「In search of others」KOTARO NUKAGA

「In search of others」KOTARO NUKAGA

名称:「In search of others」KOTARO NUKAGA
会期:2022年5月14日(土)~2022年6月25日(土)
開館時間:11:00 〜 18:00
休館日:月曜、日曜、祝日
入場料:無料
会場:KOTARO NUKAGA
住所:〒140-0002 東京都品川区東品川1-33-10 TERRADA Art Complex 3F
TEL:03-6433-1247​
URL:KOTARO NUKAGA 

KOTARO NUKAGAでは、5月14日(土)から6月25日(土)まで、グループ展“In search of others”を開催します。本展は平子雄一がキュレーションをする初のグループ展となり、「他者」として存在するヒトをテーマに、国内外から平子を含む、伊佐治雄悟、王冠蓁、熊野海、高橋直宏、陳雲、寺本明志、という7名のアーティストが参加します。
存在する全てのものが彫刻に見えてきたと言う伊佐治雄悟は、主に可塑性のあるプラスティック製品を素材として、人間の顔のようなモデルや丸く膨張させたボトルなどのファウンド・オブジェを制作し、無機質な日用品に内在する生命感を感じさせます。王冠蓁はペインティングと陶器の二つのジャンルを横断し、無邪気さと奇妙性を兼ね備えた人物像や、切り取った身体を形にした陶器を制作することで、感情が溢れた人間と「非個性」な器物の間の境界にアプローチします。一方、熊野海は壮大な光景を映す作品を展開しています。彼のペインティングは、鮮やかな色彩を用い、煙が溢れた現代社会の闇の中に、カオスと共に暮らしている人間社会を描き出します。また、高橋直宏が主に制作している人体の木彫は、身体が断片的に繋がれたり、糸繰り人形のようであったり、各部位を不自然に組み合わせ、異形を表現することによって、物理的な制約の下に人間をどう考察していくか問いかけます。記憶の具現化を表現のテーマとする陳雲は、2〜3枚のパネルを組み合わせることによるモンタージュ的な手法を用い、抽象と具象を同時に提示することで、日常的に目にするモダンスタイルの人物をリリカルな映画のようなシーンに登場させます。そして、寺本明志の絵画は、日常のモチーフを異なる空間に配置することで、非日常な景色を作り出します。鑑賞者を自然態と違和感の間に行き来させ、我々が生きている環境にあるさまざまな要素(人間を含む)の関係性を再考する必要を提示してくれます。

- - - - -

- [演習課題]:
A - 展覧会の紹介文によると、このグループ展には何名のアーティストが参加しますか。
B - 展覧会の紹介文を、最後の文の後から書き継いでください。
資料は本文とは別の出典から取られたものです。

- - - - -

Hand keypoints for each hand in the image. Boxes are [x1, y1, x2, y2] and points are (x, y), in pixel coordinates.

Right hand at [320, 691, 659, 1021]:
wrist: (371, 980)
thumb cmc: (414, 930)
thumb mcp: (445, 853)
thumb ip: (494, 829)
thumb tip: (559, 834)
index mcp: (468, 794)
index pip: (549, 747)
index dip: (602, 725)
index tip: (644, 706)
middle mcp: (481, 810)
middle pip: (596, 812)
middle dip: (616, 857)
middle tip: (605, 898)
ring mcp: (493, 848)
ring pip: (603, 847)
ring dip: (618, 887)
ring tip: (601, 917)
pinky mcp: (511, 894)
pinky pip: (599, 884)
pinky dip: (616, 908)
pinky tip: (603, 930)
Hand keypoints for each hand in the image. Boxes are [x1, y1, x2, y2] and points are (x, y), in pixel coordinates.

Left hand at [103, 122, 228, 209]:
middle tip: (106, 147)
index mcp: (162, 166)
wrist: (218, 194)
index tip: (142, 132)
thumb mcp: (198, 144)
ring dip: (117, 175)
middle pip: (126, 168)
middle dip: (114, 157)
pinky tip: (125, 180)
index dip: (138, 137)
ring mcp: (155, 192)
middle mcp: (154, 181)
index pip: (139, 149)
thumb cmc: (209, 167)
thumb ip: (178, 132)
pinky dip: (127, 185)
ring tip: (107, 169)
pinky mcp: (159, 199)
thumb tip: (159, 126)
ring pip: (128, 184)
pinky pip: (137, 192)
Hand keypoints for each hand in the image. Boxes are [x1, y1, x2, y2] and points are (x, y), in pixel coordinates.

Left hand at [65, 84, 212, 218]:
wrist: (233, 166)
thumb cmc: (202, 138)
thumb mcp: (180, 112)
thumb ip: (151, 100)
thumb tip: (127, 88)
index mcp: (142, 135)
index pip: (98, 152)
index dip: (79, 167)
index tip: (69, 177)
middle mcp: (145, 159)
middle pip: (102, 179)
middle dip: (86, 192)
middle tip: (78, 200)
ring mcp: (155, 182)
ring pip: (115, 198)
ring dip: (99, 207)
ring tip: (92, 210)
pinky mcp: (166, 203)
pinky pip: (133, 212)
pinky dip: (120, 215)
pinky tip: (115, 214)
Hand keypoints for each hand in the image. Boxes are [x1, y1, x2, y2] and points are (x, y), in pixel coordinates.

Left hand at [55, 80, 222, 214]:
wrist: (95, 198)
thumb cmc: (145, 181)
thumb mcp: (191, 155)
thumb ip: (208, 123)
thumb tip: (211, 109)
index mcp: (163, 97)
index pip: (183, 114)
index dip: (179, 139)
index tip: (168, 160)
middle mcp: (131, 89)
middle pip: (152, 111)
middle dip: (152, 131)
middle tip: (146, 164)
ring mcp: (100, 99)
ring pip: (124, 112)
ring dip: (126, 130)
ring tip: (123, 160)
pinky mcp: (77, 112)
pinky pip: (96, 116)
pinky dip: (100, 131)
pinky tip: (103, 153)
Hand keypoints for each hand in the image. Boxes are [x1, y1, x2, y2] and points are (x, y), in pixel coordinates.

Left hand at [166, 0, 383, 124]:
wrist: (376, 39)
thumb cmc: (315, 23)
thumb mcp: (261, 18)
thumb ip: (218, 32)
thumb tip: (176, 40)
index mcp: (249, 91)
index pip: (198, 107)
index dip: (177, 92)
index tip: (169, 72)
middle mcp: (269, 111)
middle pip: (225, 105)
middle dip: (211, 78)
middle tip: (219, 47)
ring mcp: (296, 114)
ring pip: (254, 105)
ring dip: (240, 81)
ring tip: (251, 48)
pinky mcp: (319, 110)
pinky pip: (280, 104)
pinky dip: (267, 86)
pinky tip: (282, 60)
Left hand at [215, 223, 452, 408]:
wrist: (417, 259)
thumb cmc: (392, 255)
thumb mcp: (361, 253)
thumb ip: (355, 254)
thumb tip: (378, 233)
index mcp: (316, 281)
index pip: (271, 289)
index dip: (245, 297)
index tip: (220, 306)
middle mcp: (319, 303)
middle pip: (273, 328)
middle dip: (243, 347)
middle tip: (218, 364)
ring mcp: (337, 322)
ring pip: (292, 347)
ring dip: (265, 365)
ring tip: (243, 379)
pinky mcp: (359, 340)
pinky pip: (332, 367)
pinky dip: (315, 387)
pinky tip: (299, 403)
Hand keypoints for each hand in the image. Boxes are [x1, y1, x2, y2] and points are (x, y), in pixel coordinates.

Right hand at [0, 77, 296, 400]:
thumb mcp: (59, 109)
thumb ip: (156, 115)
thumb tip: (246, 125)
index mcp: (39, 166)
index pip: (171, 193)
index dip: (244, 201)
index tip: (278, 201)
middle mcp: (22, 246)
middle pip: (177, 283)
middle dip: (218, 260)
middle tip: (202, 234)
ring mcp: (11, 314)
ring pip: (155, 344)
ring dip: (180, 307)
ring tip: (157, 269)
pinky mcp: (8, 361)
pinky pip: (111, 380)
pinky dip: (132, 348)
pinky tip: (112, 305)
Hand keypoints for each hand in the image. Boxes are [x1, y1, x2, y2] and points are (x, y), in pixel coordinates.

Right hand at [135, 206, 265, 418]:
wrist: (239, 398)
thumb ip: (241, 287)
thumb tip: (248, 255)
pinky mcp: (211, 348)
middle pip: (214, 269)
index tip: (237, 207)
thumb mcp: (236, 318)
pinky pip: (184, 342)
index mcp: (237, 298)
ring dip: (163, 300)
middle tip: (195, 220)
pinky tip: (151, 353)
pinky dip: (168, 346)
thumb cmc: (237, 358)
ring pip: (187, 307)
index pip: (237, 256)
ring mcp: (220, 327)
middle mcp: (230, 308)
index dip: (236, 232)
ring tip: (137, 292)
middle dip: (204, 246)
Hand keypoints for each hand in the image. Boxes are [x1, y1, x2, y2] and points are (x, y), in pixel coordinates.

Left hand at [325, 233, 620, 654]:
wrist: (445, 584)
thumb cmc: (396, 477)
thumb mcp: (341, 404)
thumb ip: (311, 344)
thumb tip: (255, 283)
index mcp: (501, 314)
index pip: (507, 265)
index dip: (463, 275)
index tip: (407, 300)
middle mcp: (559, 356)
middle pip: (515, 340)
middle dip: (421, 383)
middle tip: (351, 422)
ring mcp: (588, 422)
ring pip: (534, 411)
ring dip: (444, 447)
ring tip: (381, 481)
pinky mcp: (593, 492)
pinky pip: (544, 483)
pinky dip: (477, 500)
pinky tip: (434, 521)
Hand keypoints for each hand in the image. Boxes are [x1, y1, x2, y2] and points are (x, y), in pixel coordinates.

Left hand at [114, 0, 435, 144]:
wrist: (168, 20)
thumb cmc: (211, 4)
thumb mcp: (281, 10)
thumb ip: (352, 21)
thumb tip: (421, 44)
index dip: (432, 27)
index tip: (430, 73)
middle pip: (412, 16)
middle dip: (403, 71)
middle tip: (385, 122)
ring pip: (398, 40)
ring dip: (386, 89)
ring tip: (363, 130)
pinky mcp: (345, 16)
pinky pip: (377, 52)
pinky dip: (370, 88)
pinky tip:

- - - - -

- [解答]:
A - 平子雄一を含む7名です。

B -
この展覧会において、アーティストたちは作品それ自体や作品の中に様々な「他者」を作り出します。広義な意味で「他者」を捉えた場合、「他者」とは単に「他人」を意味するものではありません。「私」という主体に対する世界という意味での客体や、アーティストのメッセージを代弁し伝える「ヒト」も鑑賞者にとってはある意味での「他者」となります。フランスの哲学者エマニュエル・レヴィナスは、「他者」とは「理解されえない、つまり包括されることが不可能なものである」としています。しかし一方で、理解しえない「他者」の生み出すノイズは私たちを今いる閉じた環世界から外の世界へと目を向けさせるものであり、その意味において「他者」は「私」を自己完結の孤独から救い出す「可能性そのもの」であるとも言えるのです。
例えば、平子は近代以降綿々と続く、自然と人間との間にある主客二元論的な関係の歪さを伝えるために、頭部が樹木の形をした人型の登場人物(以下「樹人間」)を創り、気になる「他者」として、人の意識を自然との関係性へ誘います。「樹人間」は平子がロンドン留学時に都市部の公園などの木々を見てそれを人々が自然として向き合っていること、さらに言えば「自然の良し悪しを選別し、人工的に植物世界を作り、それに満足をする」人間へのある種の違和感から生まれてきた「他者」です。とりまく世界のすべてをコントロールし、自然の生態系を変化、搾取することで私たち人類は資本主義を支えてきた側面を持ちます。しかし、そうやって人間中心的嗜好によって進められてきた産業化による自然への影響は「人新世(アントロポセン)」と呼ばれる地質年代にも現れるように、環境問題は近代的な人間中心主義の視点だけではもはや解決できないところまで差し迫った問題となってきているという見方もされています。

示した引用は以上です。